Choix de profession ou développement de compétences

Accompagner un jeune dans son choix de carrière ne signifie pas seulement l’aider à trouver un métier ou une profession. À la période de l’adolescence, le jeune est à la recherche de son identité et il est difficile pour certains d’imaginer ce qu’ils veulent devenir alors qu’ils savent à peine qui ils sont. D’ailleurs, l’étude Écobes1 identifie le manque de connaissance de soi comme la principale difficulté rencontrée lors du choix de carrière loin devant le manque d’information sur les métiers et professions. L’immaturité, les difficultés personnelles et familiales, les problèmes de consommation, les difficultés dans les relations avec le sexe opposé, l’attrait pour le travail rémunéré et la baisse de motivation à l’école sont d’autres facteurs qui relèguent parfois au second rang le processus d’orientation. Ainsi, certains élèves n’arrivent pas à faire de choix ou ne sont pas disponibles pour cette démarche. Que faire alors ?

Quel que soit le motif qui empêche un jeune de préciser son choix de carrière, il peut être parfois utile de faire un virage à 180 degrés. On abandonne alors l’objectif du choix d’une profession pour se centrer uniquement sur le développement de compétences générales. Un moratoire sur le choix de carrière est proposé et, habituellement, il libère l’élève du stress de choisir et lui permet de s’ouvrir davantage aux différentes possibilités. Le moratoire l’amène à explorer d’une façon plus détendue, plus dégagée, d’autres avenues et souvent lui permet de faire preuve de créativité en découvrant des intérêts insoupçonnés pour un domaine jusque-là inconnu. Pour plus de précisions sur ce modèle, on pourra lire l’article publié dans le Bulletin OrientAction intitulé « Pour un nouveau paradigme en orientation scolaire et professionnelle »2. Voici un bref aperçu des interventions suggérées:

En attendant que tu puisses identifier une profession qui t’intéresse, quels talents aimerais-tu développer, quelles compétences voudrais-tu acquérir, quelle genre d’études te ferait plaisir sans nécessairement en faire un projet de carrière ?

Il est connu que le développement de ses talents et l’acquisition de compétences générales peuvent faire toute la différence plus tard lors d’une entrevue d’emploi. L’exemple le plus probant est celui d’une firme d’ingénieurs qui, après une dizaine d’entrevues, attribua le poste à un candidat qui parlait espagnol. Rien à voir avec l’ingénierie. Un employeur qui recherchait une personne motivée, ayant du leadership pour un poste en gestion du personnel, fut séduit par la candidature d’un ancien capitaine d’équipe au football. Centrer un élève sur le développement de ses compétences générales fait partie intégrante du processus d’orientation.

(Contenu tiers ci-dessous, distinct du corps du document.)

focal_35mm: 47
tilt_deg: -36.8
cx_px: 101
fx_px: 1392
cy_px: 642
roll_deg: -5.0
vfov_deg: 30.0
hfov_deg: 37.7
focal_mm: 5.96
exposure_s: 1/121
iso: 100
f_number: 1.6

Les parents inquiets de voir leur jeune indécis pourraient être invités à prendre cette direction plutôt que d’insister sur le choix d’un métier.

Conclusion

Les parents demeurent la première source de référence pour l’adolescent en questionnement. Leur présence et leur disponibilité sont de toute première importance. Ils ont un rôle crucial à jouer en maintenant leurs exigences tout en  donnant une place à leur jeune. Donc, un parent bien informé, conscient de son vécu et de ses attentes, en présence d’un portrait réaliste de son adolescent, ouvert à ses projets et à ses inquiétudes, présent et disponible pour l’accompagner dans ses démarches, voilà le portrait idéal. Aux conseillers maintenant de travailler chacune des pièces du casse-tête pour que, une fois assemblé, il corresponde à l’image attendue.


Références:

1. Écobes : Rapport de recherche de l’enquête interrégionale 2008 intitulé Être jeune aujourd’hui: habitudes de vie et aspirations des jeunes des régions de la Capitale-Nationale, du Saguenay–Lac-Saint-Jean et des Laurentides.

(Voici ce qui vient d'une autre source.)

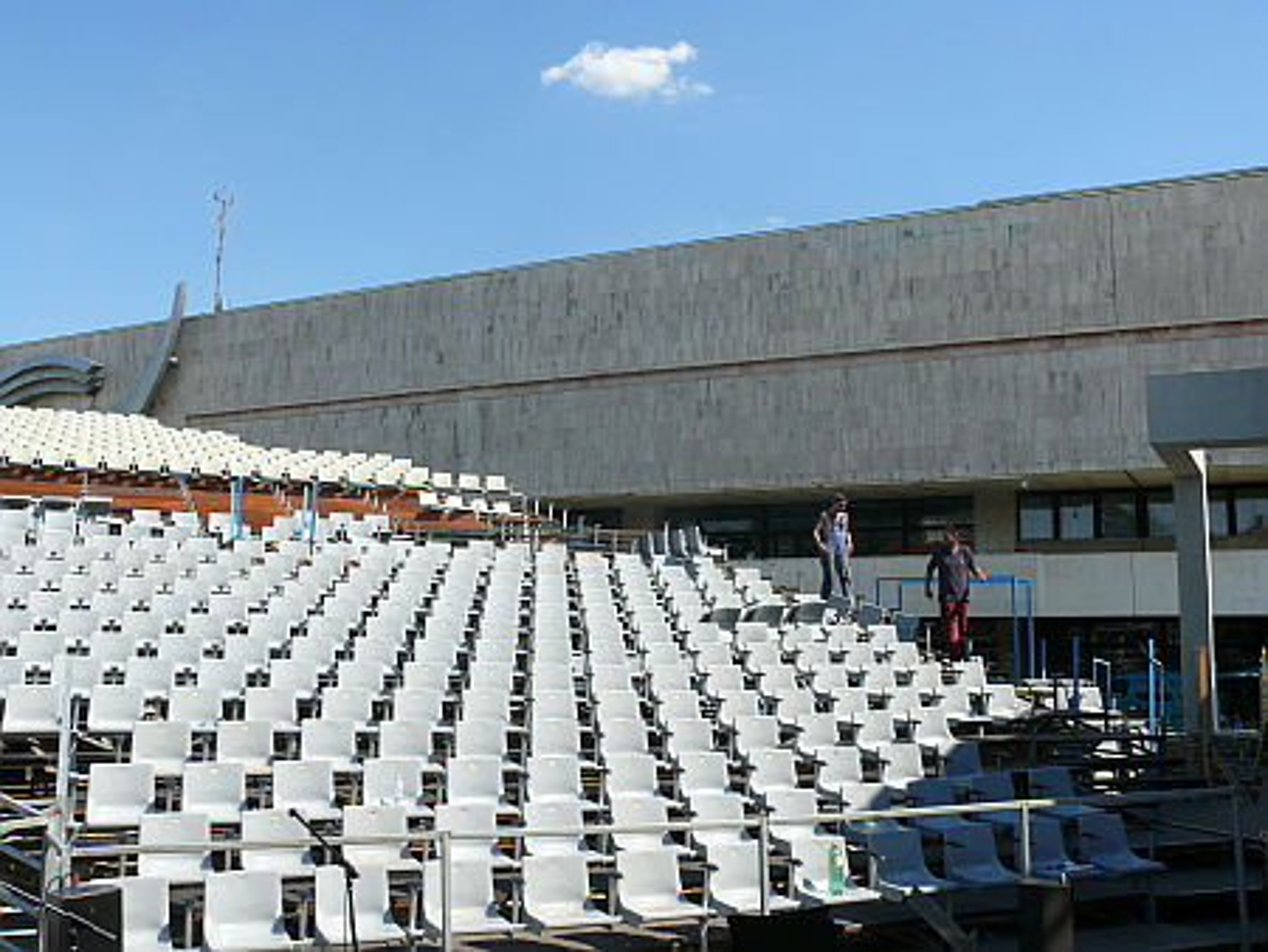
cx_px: 634
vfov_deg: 40.7
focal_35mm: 35
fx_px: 1283
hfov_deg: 52.6
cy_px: 476
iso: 100
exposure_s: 1/400
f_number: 6.3
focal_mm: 7.4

2.GRENIER, Claude. « Pour un nouveau paradigme en orientation scolaire et professionnelle ». Bulletin OrientAction, vol. 3, n° 3, Automne 2006.

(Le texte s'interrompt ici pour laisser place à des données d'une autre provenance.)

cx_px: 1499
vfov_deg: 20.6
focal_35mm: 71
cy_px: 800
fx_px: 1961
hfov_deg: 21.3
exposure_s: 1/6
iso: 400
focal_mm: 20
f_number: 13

Claude Grenier est psychologue et conseiller d’orientation. Formé à l’approche systémique, il applique ce modèle aux problématiques scolaires incluant celles reliées à l’orientation. Il travaille depuis plus de 25 ans à la Commission scolaire des Navigateurs et en pratique privée à Lévis. Il agit également comme conférencier, formateur et superviseur.